For me, the solution was to cd into my home, then sudo umount worked flawlessly.
cd ~
umount /path/to/my/share
I would post this as a comment, but I have insufficient reputation. Hoping to spare someone else the forehead slap.
I experienced very different results regarding unmounting a dead cifs mount and found several tricks to bypass the problem temporarily.
Let's start with the mountpoint command. It can be useful to analyze the status of a mount:
mountpoint /mnt/smb_share
Usually it returns is a mountpoint or / is not a mountpoint.
But it can even return:
No such device
Transport endpoint is not connected
<nothing / stale>
For every result expect of is not a mountpoint there is a chance of unmounting.

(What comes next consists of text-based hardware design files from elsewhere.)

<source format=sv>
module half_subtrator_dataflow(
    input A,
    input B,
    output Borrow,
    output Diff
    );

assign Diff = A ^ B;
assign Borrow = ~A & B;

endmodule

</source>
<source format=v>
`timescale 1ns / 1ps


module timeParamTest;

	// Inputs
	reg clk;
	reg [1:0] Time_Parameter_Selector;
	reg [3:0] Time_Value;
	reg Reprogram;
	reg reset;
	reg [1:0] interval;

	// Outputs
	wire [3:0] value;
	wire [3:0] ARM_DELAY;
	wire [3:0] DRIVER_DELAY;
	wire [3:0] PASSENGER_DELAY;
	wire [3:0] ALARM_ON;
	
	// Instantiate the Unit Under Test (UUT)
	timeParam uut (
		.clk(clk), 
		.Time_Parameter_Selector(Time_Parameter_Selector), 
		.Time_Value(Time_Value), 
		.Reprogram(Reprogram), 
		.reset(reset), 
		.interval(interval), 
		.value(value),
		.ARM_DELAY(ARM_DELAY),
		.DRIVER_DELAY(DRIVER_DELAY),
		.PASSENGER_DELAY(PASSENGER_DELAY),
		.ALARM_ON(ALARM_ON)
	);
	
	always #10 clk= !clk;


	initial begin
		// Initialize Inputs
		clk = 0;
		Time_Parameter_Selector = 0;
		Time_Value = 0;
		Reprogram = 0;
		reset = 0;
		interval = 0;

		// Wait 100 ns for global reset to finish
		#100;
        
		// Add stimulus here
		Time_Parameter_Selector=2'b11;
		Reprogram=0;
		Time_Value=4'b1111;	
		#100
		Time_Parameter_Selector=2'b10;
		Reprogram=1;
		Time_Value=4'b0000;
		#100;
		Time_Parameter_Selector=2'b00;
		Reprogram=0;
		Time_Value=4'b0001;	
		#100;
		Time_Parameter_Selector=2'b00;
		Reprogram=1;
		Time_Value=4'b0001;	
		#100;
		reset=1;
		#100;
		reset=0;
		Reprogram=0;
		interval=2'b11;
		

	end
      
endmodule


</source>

You could try the usual way:
umount /mnt/smb_share
or force mode:
umount /mnt/smb_share -f
But often the force does not help. It simply returns the same nasty device is busy message.

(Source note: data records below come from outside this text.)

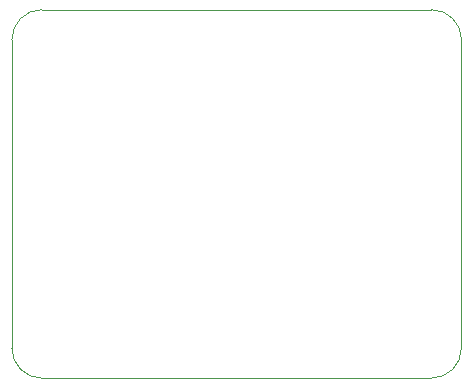
<source format=gm1>
%TF.GenerationSoftware,KiCad,Pcbnew,(6.0.1)*%
%TF.CreationDate,2022-03-11T00:24:32+11:00*%
%TF.ProjectId,BLE_beacon,424c455f-6265-4616-936f-6e2e6b696361,rev?*%
%TF.SameCoordinates,PX7e67600PY5e0b320*%
%TF.FileFunction,Profile,NP*%
%FSLAX46Y46*%
G04 Gerber Fmt 4.6, Leading zero omitted, Abs format (unit mm)*
G04 Created by KiCad (PCBNEW (6.0.1)) date 2022-03-11 00:24:32*
%MOMM*%
%LPD*%
G01*
G04 APERTURE LIST*
%TA.AperFunction,Profile*%
%ADD10C,0.100000*%
%TD*%
G04 APERTURE END LIST*
D10*
X35585949Y78051D02*
G75*
G03*
X38125949Y2618051I-1J2540001D01*
G01*
X35585949Y31283949D02*
X2602051Y31283949D01*
X38125949Y28743949D02*
G75*
G03*
X35585949Y31283949I-2540001J-1D01*
G01*
X62051Y2618051D02*
G75*
G03*
X2602051Y78051I2540001J1D01*
G01*
X62051Y28743949D02*
X62051Y2618051D01*
X2602051Y31283949D02*
G75*
G03*
X62051Y28743949I1J-2540001D01*
G01*
X2602051Y78051D02*
X35585949Y78051D01*
X38125949Y2618051D02*
X38125949Y28743949D01*
M02*

</source>
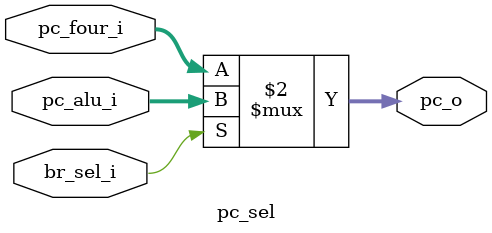
<source format=sv>
module pc_sel(
    // input
    input logic [31:0] pc_alu_i ,
    input logic [31:0] pc_four_i ,
    input logic br_sel_i ,

    // output
    output logic [31:0] pc_o 
);
    assign pc_o = (br_sel_i == '0) ? pc_four_i : pc_alu_i ;
endmodule : pc_sel

</source>
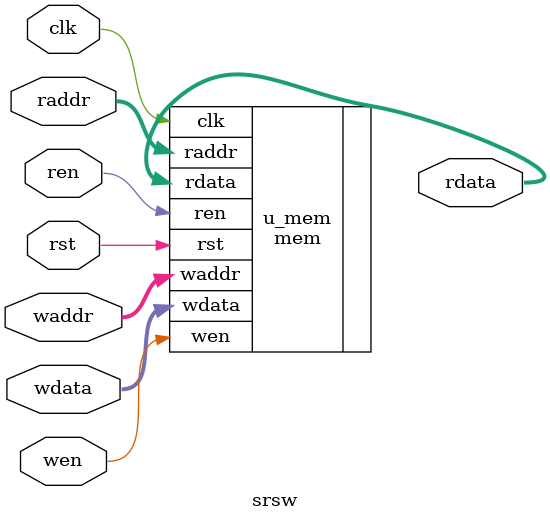
<source format=v>
module srsw(
    input                   clk,
    input                   rst,
    input                   ren,
    input   [2:0]           raddr,
    output  [79:0]          rdata,
    input                   wen,
    input   [2:0]           waddr,
    input   [79:0]          wdata
);

    mem #(
        .WIDTH(80),
        .DEPTH(8),
        .OFFSET(0),
        .SYNCREAD(1)
    )
    u_mem (
        .clk(clk),
        .rst(rst),
        .ren(ren),
        .raddr(raddr),
        .rdata(rdata),
        .wen(wen),
        .waddr(waddr),
        .wdata(wdata)
    );

endmodule

</source>
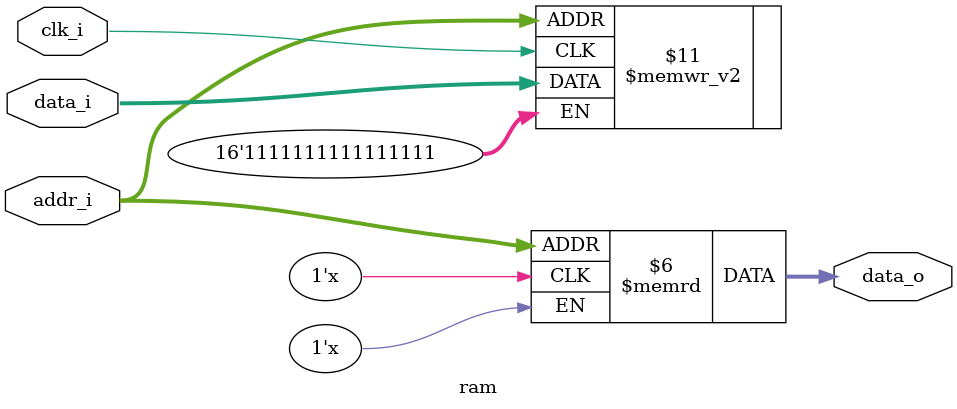
<source format=sv>
/* verilator lint_off TIMESCALEMOD */
module ram #(
    parameter int MEM_WIDTH   = 16,
    parameter int MEM_DEPTH   = 66,
    parameter     MEM_TYPE    = "distributed",
    parameter     MEM_FILE    = "",
    parameter int ADDR_WIDTH  = $clog2(MEM_DEPTH)
) (
    input  logic                  clk_i,
    input  logic [ADDR_WIDTH-1:0] addr_i,
    input  logic [MEM_WIDTH-1:0]  data_i,
    output logic [MEM_WIDTH-1:0]  data_o
);

if ((MEM_TYPE != "block") && (MEM_TYPE != "distributed")) begin : g_ram_type_err
    $error("Only block and distributed ram type supported!");
end

logic [MEM_WIDTH-1:0] ram [MEM_DEPTH];

initial begin
    if (MEM_FILE != 0) begin
        $readmemh(MEM_FILE, ram);
    end
end

always_ff @(posedge clk_i) begin
    ram[addr_i] <= data_i;
end

if (MEM_TYPE == "block") begin : g_block_ram
    always_ff @(posedge clk_i) begin
        data_o <= ram[addr_i];
    end
end else if (MEM_TYPE == "distributed") begin : g_distributed_ram
    assign data_o = ram[addr_i];
end

endmodule

</source>
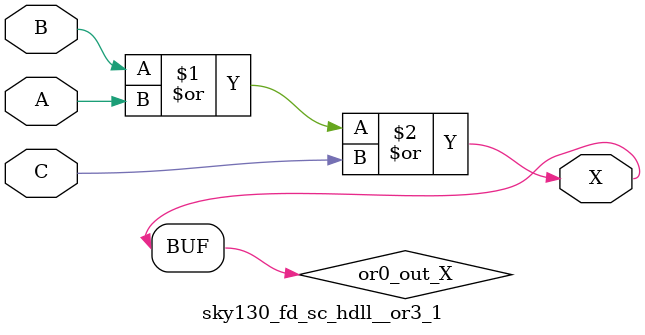
<source format=v>
/*
 * Copyright 2020 The SkyWater PDK Authors
 *
 * Licensed under the Apache License, Version 2.0 (the "License");
 * you may not use this file except in compliance with the License.
 * You may obtain a copy of the License at
 *
 *     https://www.apache.org/licenses/LICENSE-2.0
 *
 * Unless required by applicable law or agreed to in writing, software
 * distributed under the License is distributed on an "AS IS" BASIS,
 * WITHOUT WARRANTIES OR CONDITIONS OF ANY KIND, either express or implied.
 * See the License for the specific language governing permissions and
 * limitations under the License.
 *
 * SPDX-License-Identifier: Apache-2.0
*/


`ifndef SKY130_FD_SC_HDLL__OR3_1_FUNCTIONAL_V
`define SKY130_FD_SC_HDLL__OR3_1_FUNCTIONAL_V

/**
 * or3: 3-input OR.
 *
 * Verilog simulation functional model.
 */

`timescale 1ns / 1ps
`default_nettype none

`celldefine
module sky130_fd_sc_hdll__or3_1 (
    X,
    A,
    B,
    C
);

    // Module ports
    output X;
    input  A;
    input  B;
    input  C;

    // Local signals
    wire or0_out_X;

    //  Name  Output     Other arguments
    or  or0  (or0_out_X, B, A, C        );
    buf buf0 (X        , or0_out_X      );

endmodule
`endcelldefine

`default_nettype wire
`endif  // SKY130_FD_SC_HDLL__OR3_1_FUNCTIONAL_V

</source>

Then the only option is to use the lazy mode:
umount /mnt/smb_share -l
BUT: This does not unmount anything. It only "moves" the mount to the root of the system, which can be seen as follows:
# lsof | grep mount | grep cwd
mount.cif 3125 root cwd unknown / (stat: No such device)
mount.cif 3150 root cwd unknown / (stat: No such device)

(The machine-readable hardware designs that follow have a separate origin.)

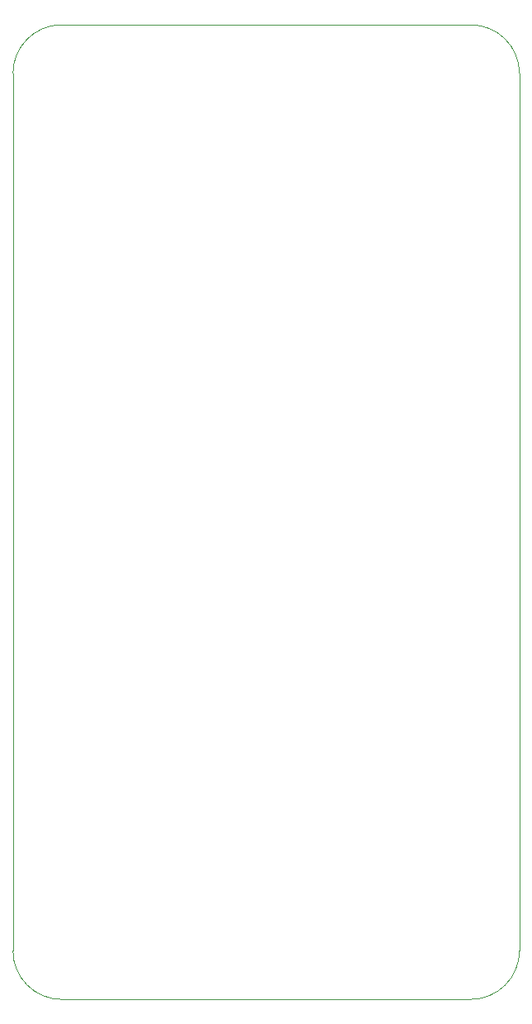
<source format=gbr>
%TF.GenerationSoftware,KiCad,Pcbnew,8.0.3*%
%TF.CreationDate,2024-11-20T23:40:36+02:00*%
%TF.ProjectId,TDS-2,5444532d-322e-46b6-9963-61645f706362,rev?*%
%TF.SameCoordinates,Original*%
%TF.FileFunction,Profile,NP*%
%FSLAX46Y46*%
G04 Gerber Fmt 4.6, Leading zero omitted, Abs format (unit mm)*
G04 Created by KiCad (PCBNEW 8.0.3) date 2024-11-20 23:40:36*
%MOMM*%
%LPD*%
G01*
G04 APERTURE LIST*
%TA.AperFunction,Profile*%
%ADD10C,0.050000*%
%TD*%
G04 APERTURE END LIST*
D10*
X164150000Y-42900000D02*
G75*
G02*
X169150000Y-47900000I0J-5000000D01*
G01*
X122150000Y-142900000D02*
G75*
G02*
X117150000Y-137900000I0J5000000D01*
G01*
X169150000Y-47900000D02*
X169150000Y-137900000D01*
X122150000Y-42900000D02*
X164150000Y-42900000D01*
X117150000Y-137900000D02*
X117150000Y-47900000D01*
X164150000Y-142900000D02*
X122150000Y-142900000D01*
X169150000Y-137900000D02*
G75*
G02*
X164150000Y-142900000I-5000000J0D01*
G01*
X117150000Y-47900000D02*
G75*
G02*
X122150000Y-42900000I5000000J0D01*
G01*
M02*

</source>
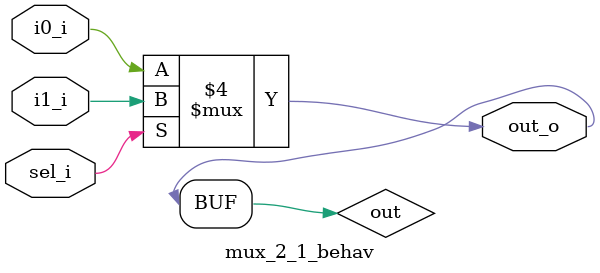
<source format=v>
`timescale 1ns / 1ps


module mux_2_1_behav
(
input i0_i,
input i1_i,
input sel_i,
output out_o
);

reg out;

always@(i0_i or i1_i or sel_i) begin
    if (sel_i == 1'b0) begin
        out = i0_i;
    end
    else begin
        out = i1_i;
    end
end

assign out_o = out;

endmodule
</source>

It is even noted in the documentation:
Lazy unmount. Detach the filesystem from the file hierarchy
now, and clean up all references to this filesystem as soon
as it is not busy anymore.
Now if you are unlucky, it will stay there forever. Even killing the process probably does not help:
kill -9 $pid
But why is this a problem? Because mount /mnt/smb_share does not work until the lazy unmounted path is really cleaned up by the Linux Kernel. And this is even mentioned in the documentation of umount. "lazy" should only be used to avoid a long shutdown / reboot times:
A system reboot would be expected in near future if you’re
going to use this option for network filesystem or local
filesystem with submounts. The recommended use-case for
umount -l is to prevent hangs on shutdown due to an
unreachable network share where a normal umount will hang due
to a downed server or a network partition. Remounts of the
share will not be possible.
Workarounds
Use a different SMB version
If you still have hopes that the lazy unmounted path will ever be not busy anymore and cleaned up by the Linux Kernel or you can't reboot at the moment, then you are maybe lucky and your SMB server supports different protocol versions. By that we can use the following trick:
Lets say you mounted your share as follows:
mount.cifs //smb.server/share /mnt/smb_share -o username=smb_user,password=smb_pw
By that Linux automatically tries the maximum support SMB protocol version. Maybe 3.1. Now, you can force this version and it won't mount as expected:
mount.cifs //smb.server/share /mnt/smb_share -o username=smb_user,password=smb_pw,vers=3.1
But then simply try a different version:
mount.cifs //smb.server/share /mnt/smb_share -o username=smb_user,password=smb_pw,vers=3.0
or maybe 2.1:
mount.cifs //smb.server/share /mnt/smb_share -o username=smb_user,password=smb_pw,vers=2.1
Change the IP of the SMB server
If you are able to change the IP address or add a second IP to your SMB server, you can use this to mount the same server.
Dirty: Forward the traffic
Lets say the SMB server has the IP address 10.0.0.1 and the mount is really dead. Then create this iptables rule:
iptables -t nat -A OUTPUT -d 10.0.0.250 -j DNAT --to-destination 10.0.0.1
Now change your mount rule accordingly, so it mounts the samba server through IP 10.0.0.250 instead of 10.0.0.1 and voila, its mounted without server reboot. Dirty, but it works. PS This rule does not survive a reboot, so you should mount the SMB server manually and leave the /etc/fstab as usual.
More debugging
If you want to check if samba connection itself is theoretically working, you could try to list all SMB shares of the server through SMB3 as follows:
smbclient //smb.server -U "smb_user" -m SMB3 -L
or to view the content of a share with SMB1:
smbclient //smb.server -U "smb_user" -m NT1 -c ls
On RHEL 6 this worked for me also:
umount -f -a -t cifs -l FOLDER_NAME
A lazy unmount will do the job for you.